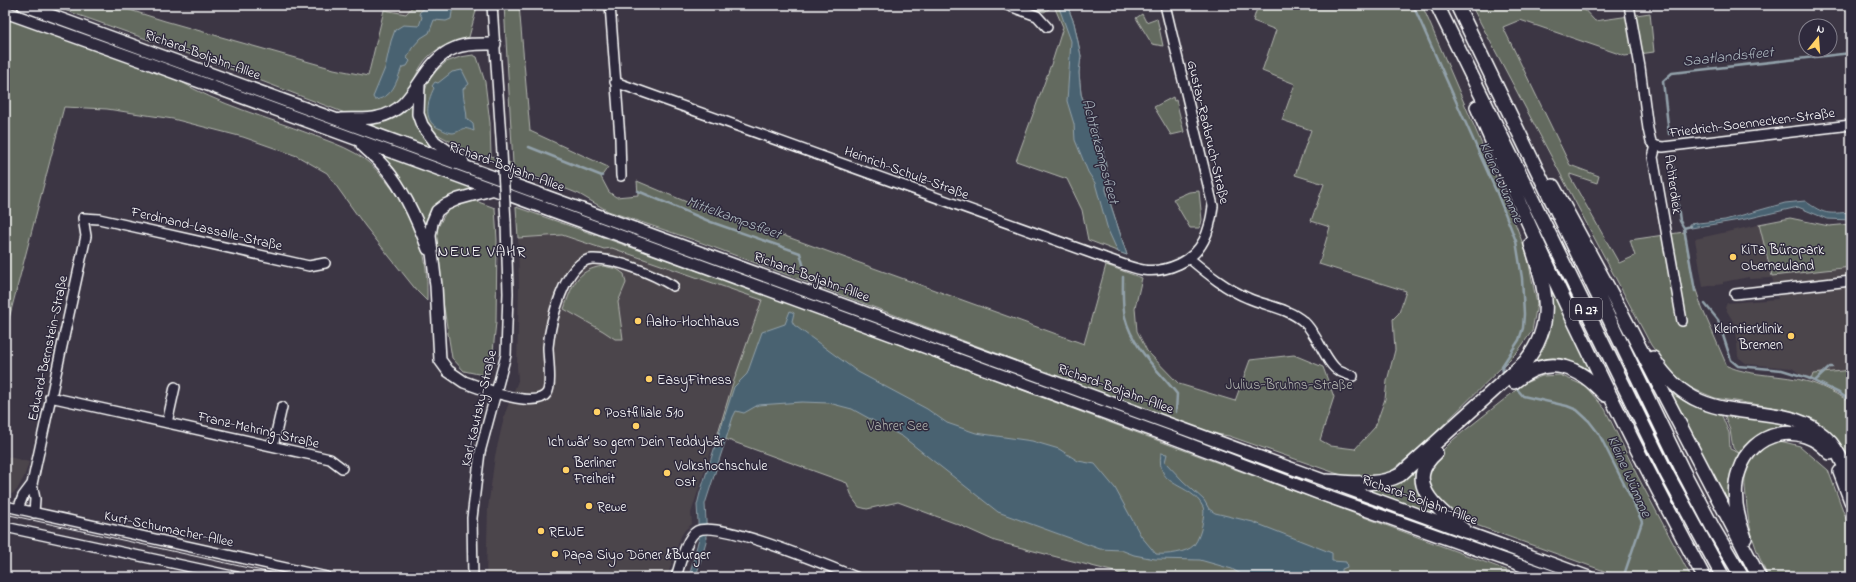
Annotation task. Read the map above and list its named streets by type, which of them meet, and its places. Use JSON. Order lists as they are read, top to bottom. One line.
{"streets":{"highway":["A 27"],"main road":["Richard-Boljahn-Allee"],"street":["Friedrich-Soennecken-Straße","Gustav-Radbruch-Straße","Heinrich-Schulz-Straße","Achterdiek","Ferdinand-Lassalle-Straße","Eduard-Bernstein-Straße","Karl-Kautsky-Straße","Franz-Mehring-Straße","Kurt-Schumacher-Allee"]},"crossings":[["Friedrich-Soennecken-Straße","Achterdiek"],["Gustav-Radbruch-Straße","Heinrich-Schulz-Straße"],["Ferdinand-Lassalle-Straße","Eduard-Bernstein-Straße"],["Eduard-Bernstein-Straße","Franz-Mehring-Straße"],["Eduard-Bernstein-Straße","Kurt-Schumacher-Allee"]],"districts":["NEUE VAHR"],"water":["Saatlandsfleet","Achterkampsfleet","Kleine Wümme","Mittelkampsfleet"],"parks":["Julius-Bruhns-Straße","Vahrer See"],"places":["KiTa Büropark Oberneuland","Aalto-Hochhaus","Kleintierklinik Bremen","EasyFitness","Postfiliale 510","Ich wär‘ so gern Dein Teddybär","Berliner Freiheit","Volkshochschule Ost","Rewe","REWE","Papa Siyo Döner &Burger"],"north":"top"}
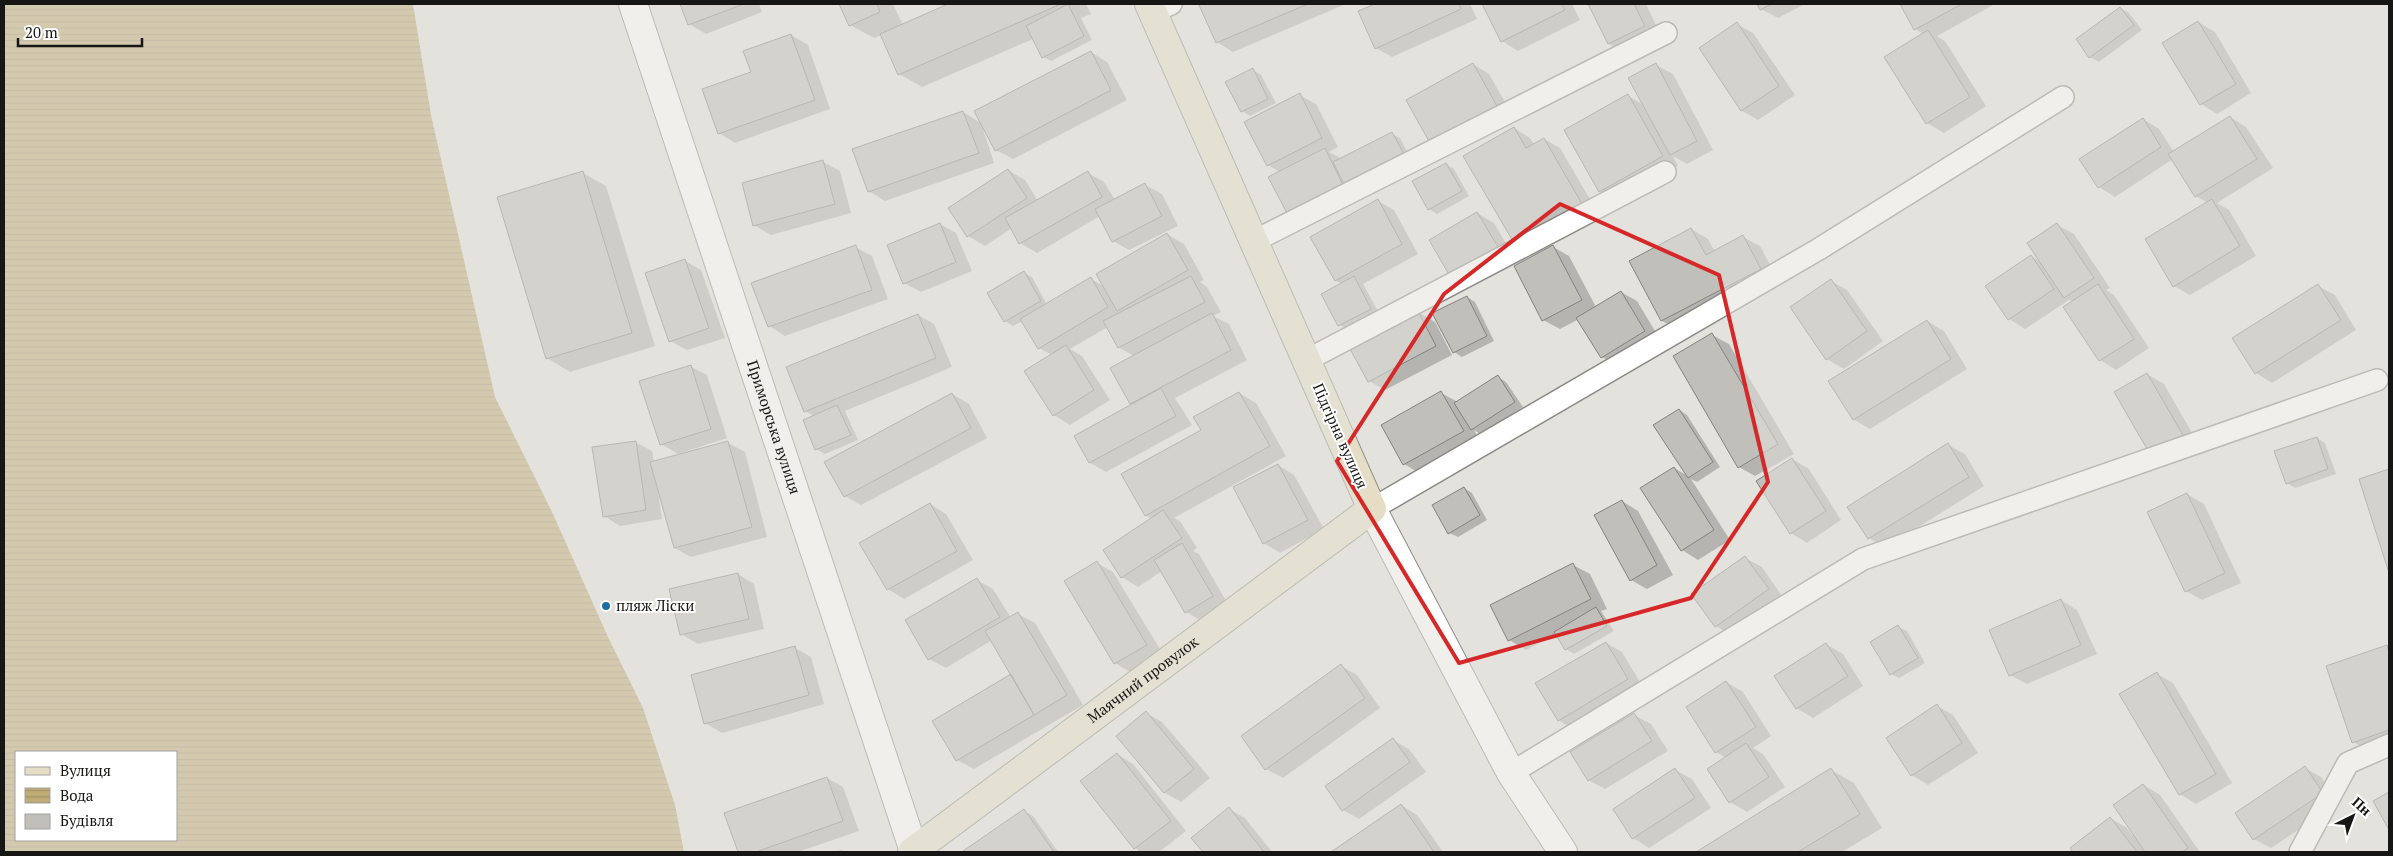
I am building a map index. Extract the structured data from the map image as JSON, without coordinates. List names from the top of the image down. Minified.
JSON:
{"streets":{"street":["Приморська вулиця","Підгірна вулиця","Маячний провулок"]},"crossings":[["Приморська вулиця","Маячний провулок"],["Підгірна вулиця","Маячний провулок"]],"places":["пляж Ліски"],"legend":["Вулиця","Вода","Будівля"],"scale_bar":"20 m","north":"top right"}
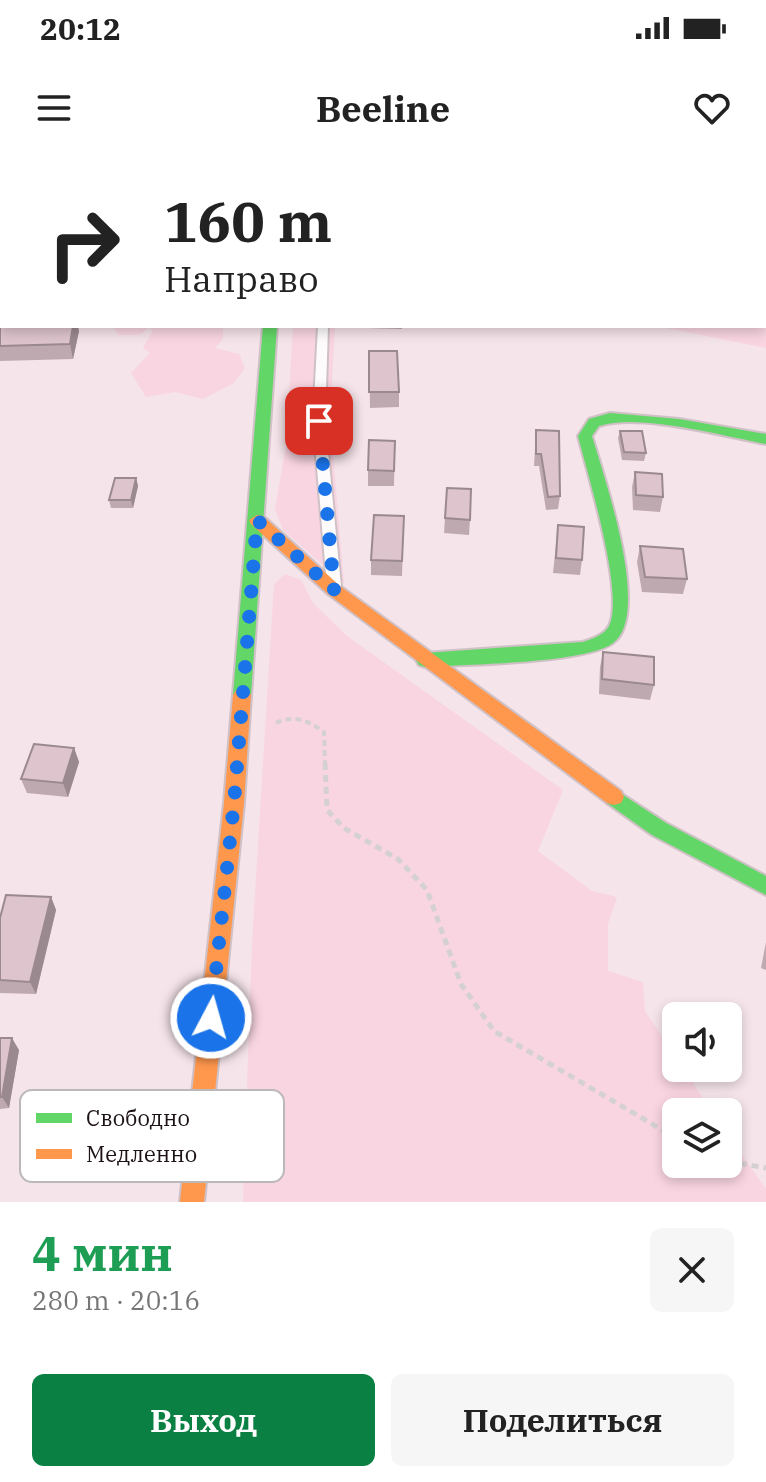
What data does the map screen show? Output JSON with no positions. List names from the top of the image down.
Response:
{
  "legend": ["Свободно", "Медленно"],
  "page": {
    "status": "20:12",
    "header": "Beeline",
    "turn": ["160 m", "Направо"],
    "heading": ["4 мин", "280 m · 20:16"],
    "buttons": ["Выход", "Поделиться"]
  }
}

-*-

HOW TO COMPLETE THIS TASK: Give back exactly the lines from the one with "What data does" through the final line of the material, both ends included, and no others.

ANSWER SPACE:
What data does the map screen show? Output JSON with no positions. List names from the top of the image down.
Response:
{
  "legend": ["Свободно", "Медленно"],
  "page": {
    "status": "20:12",
    "header": "Beeline",
    "turn": ["160 m", "Направо"],
    "heading": ["4 мин", "280 m · 20:16"],
    "buttons": ["Выход", "Поделиться"]
  }
}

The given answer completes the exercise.